Accumulating wealth for comfort and safety should have a limit, shouldn’t it?
At some point, though, the world’s obsession with money can really get to your head, and you keep accumulating until you become a celebrity for it! It’s ridiculous. Bill Gates, for example, is not someone we should admire and respect, even if he’s a relatively generous philanthropist. He is not putting his money in the right places to effect real change. Let’s shift our attention elsewhere, and change our politics.
What if instead life were like a game of Rummy?
(first one to get rid of all your money, with the most beautiful results, wins!)
Something Interesting
Ashh Blackwood created this song for social media. (not everything on TikTok is trash.) Later she expanded the song to be a bit longer: “You’re Gonna Be Okay.”
It’s like a modern-day twist on “Three Little Birds” — an easy-to-remember mantra to soothe the anxious mind.
The song serves also as a helpful reminder, tools are tools.
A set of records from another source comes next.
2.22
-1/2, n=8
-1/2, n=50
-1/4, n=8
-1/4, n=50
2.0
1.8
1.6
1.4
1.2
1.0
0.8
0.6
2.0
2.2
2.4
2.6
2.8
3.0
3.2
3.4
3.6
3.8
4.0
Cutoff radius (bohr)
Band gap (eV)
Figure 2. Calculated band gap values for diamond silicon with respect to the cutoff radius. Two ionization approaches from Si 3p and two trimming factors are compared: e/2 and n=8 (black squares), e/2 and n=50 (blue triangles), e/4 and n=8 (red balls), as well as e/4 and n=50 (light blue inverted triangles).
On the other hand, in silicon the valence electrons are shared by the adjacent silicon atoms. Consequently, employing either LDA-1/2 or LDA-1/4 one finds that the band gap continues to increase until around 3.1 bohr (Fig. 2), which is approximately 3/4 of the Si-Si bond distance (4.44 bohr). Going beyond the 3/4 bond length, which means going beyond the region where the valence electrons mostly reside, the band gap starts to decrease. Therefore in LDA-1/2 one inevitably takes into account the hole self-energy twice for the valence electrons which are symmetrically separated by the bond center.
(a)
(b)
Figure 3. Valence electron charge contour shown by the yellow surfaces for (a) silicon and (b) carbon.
We can distract ourselves endlessly with social media. We can fall into terrible traps (imposter syndrome, excess consumerism, smartphone addiction, brainwashed troll polarization).
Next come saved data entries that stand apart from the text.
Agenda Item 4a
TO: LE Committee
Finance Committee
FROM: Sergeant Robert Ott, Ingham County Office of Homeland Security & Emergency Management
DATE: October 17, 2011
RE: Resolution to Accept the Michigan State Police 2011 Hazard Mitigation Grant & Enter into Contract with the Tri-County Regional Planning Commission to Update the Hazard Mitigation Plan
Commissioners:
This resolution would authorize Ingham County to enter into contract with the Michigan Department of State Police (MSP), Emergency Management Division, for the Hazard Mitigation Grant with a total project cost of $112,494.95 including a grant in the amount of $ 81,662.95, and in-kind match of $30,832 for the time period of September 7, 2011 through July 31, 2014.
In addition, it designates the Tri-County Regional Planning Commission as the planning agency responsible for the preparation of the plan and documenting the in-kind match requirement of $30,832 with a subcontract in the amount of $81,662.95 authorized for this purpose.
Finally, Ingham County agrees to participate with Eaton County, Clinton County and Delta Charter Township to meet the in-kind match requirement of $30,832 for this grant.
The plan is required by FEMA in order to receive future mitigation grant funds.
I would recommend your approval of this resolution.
& we can also discover beautiful little nooks, cozy and reassuring, with kind-hearted people creating helpful things to remind us, “You’re Gonna Be Okay.”
We sing:
It is loud in my mind today /
I’m jumbled up, I cannot think straight /
No matter how many steps I take /
Everything feels so far away /
So I’ll pop out my chest /
Take a deep breath /
I’m gonna be OK /
Yes, it’s loud in my mind /
I’ll take my time /
I’m going to be OK /
Something Fun
Once upon a time, there lived a man named Roy, born into a weathly Jewish family just outside NYC. He was orphaned at the age of 12 and moved to Paris at 20. He stayed there for five years painting, visiting museums and making new friends.
Then he learned, reading a biography of a famous artist (now-dead), that the artist had lived in poverty while alive, even though today his name is known the world around! (That artist was Vincent Van Gogh.)
Roy decided that he would use money to support artists during their lifetimes. He returned to NYC and even though the stock market crashed, he played it smart, rode the waves, made a fortune, and then started buying the paintings of living artists, promoting them to museums and art dealers, and … thanks to him, modern art bloomed (and the artists lived well too).
Roy died at the ripe old age of 107, having truly made the world more colorful. Thanks, Neuberger!
Something to Practice
What if you were to save $50 a month for one year,
then donate or invest that money ($600 at that point)
into something you really really care about?
How would you feel afterwards? Can you imagine how you would feel?